By nature, coaches are always searching for ways to improve themselves, their knowledge and the way in which they approach their craft. A growth mindset and focus on improvement is very much part of most coach’s philosophy to coaching.
There are many ways to improve knowledge and expand your skills, such as courses, clinics, attending practices, mentors and reading. But what are some ways a coach can drive improvement and growth individually?
We discuss some different ideas a coach at any level can drive their own improvement.
Review practice and games –
Most coaches plan practice to the last minute and follow the practice plan to the letter. There are software packages available for practice planning, others use Excel templates, while some simply jot down key points and drills on paper prior to the session.
But how many take the time review the session after? Did you cover all the drills in the plan or did you stay with one drill or concept longer on “feel” for how the session was going?
How was your language and engagement with the players? How did you balance interventions with coaching on the run and keeping the session flowing?
Consider putting a section on your practice plan template you can use at the end of practice to make comment or rate these aspects and use that in planning the next session.
A similar approach can be adopted for games. Coaches spend a disproportionate amount of time in game planning and scouting and far less time in reviewing. Yes, the advent of video analysis systems has helped, but how much time is spent in thought, discussion and review on how the coach performed?
Rate performance in areas such as –
- Body language
- Language and tone
- Strategic adjustments
Use of a GoPro or camera in practice –
A valuable idea can be wearing a GoPro or similar device strapped to the coach’s chest during practice. This will provide the coach with a chance to review their positioning, communication, intervention and engagement throughout the session.

### What the task asks
Extend the passage on how coaches can drive their own improvement, starting right after its last sentence about reviewing a GoPro recording of a practice.

### Information provided

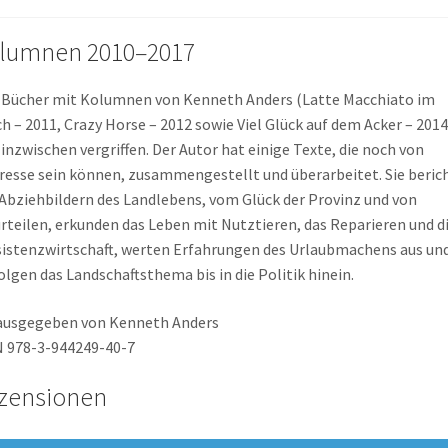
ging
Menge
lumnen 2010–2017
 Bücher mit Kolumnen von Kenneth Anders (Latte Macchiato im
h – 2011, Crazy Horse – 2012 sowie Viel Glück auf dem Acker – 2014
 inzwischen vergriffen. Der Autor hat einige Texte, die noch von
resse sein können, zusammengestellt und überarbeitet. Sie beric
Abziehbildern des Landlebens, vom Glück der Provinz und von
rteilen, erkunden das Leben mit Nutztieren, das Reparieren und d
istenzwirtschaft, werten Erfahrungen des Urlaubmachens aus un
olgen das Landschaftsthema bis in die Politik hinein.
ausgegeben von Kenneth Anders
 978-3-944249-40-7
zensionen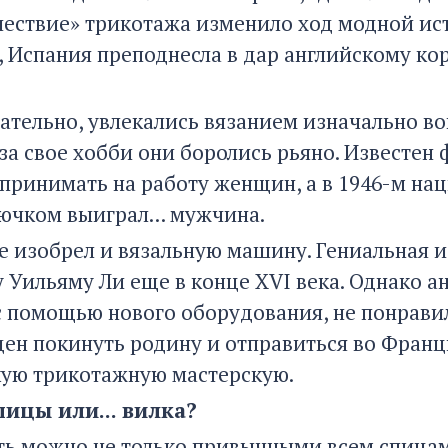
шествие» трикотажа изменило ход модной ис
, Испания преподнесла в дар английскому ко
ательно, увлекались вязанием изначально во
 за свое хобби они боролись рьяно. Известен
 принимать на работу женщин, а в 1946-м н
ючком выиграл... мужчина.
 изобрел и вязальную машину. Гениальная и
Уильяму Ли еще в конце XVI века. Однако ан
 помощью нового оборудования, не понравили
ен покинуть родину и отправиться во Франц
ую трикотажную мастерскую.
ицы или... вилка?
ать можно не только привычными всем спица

### Result
By simply watching the vision back, the coach can see what they saw in each drill, where they stood in relation to the athletes and how they moved around to ensure engagement with the entire group. It is also self-assessment and doesn’t require any additional people for the coach to make these assessments.
If you don’t have a Go Pro, have someone video your session and preferably, get mic’d up to the camera. We tend to catch reams of game video, yet watch less practice video and of course, even less video of coaching practices.
Document or record time-outs –
Time-outs are a key intervention in games, so it is important coaches review their communication, engagement and impact in this setting.
Have an assistant coach or a manager write down the key points addressed in each time-out and after the game read through what was said and reflect on the impact the intervention had once the players returned to the floor.
If you have staff to do it, have someone film our time-outs and addresses at quarter breaks. It may be simply on a smart phone or tablet and after the game, take 10 minutes to watch and reflect.
Engage a non-basketball person for feedback –
Coaches often ask a coaching colleague to observe practice or a game and provide feedback and this remains a valuable concept for improvement.
At times, engage a friend or work colleague who is not involved in basketball to attend a practice and provide some thoughts and feedback. This feedback won’t be tainted by the person’s own coaching philosophy and often provides some common sense ideas to consider.
Time in thought –
Reflection is such a powerful element for improvement, yet with the busy nature of practice, games, scouting and travel, coaches often simply don’t allow themselves to spend time in thought.
It sounds simple, but consider the last time you spent 15 minutes simply reflecting on your craft and how you can do it better.
Reflection often leads to innovation. As Melbourne Football Club CEO Gary Pert said about innovation – “When is the last time, you did something for the first time?”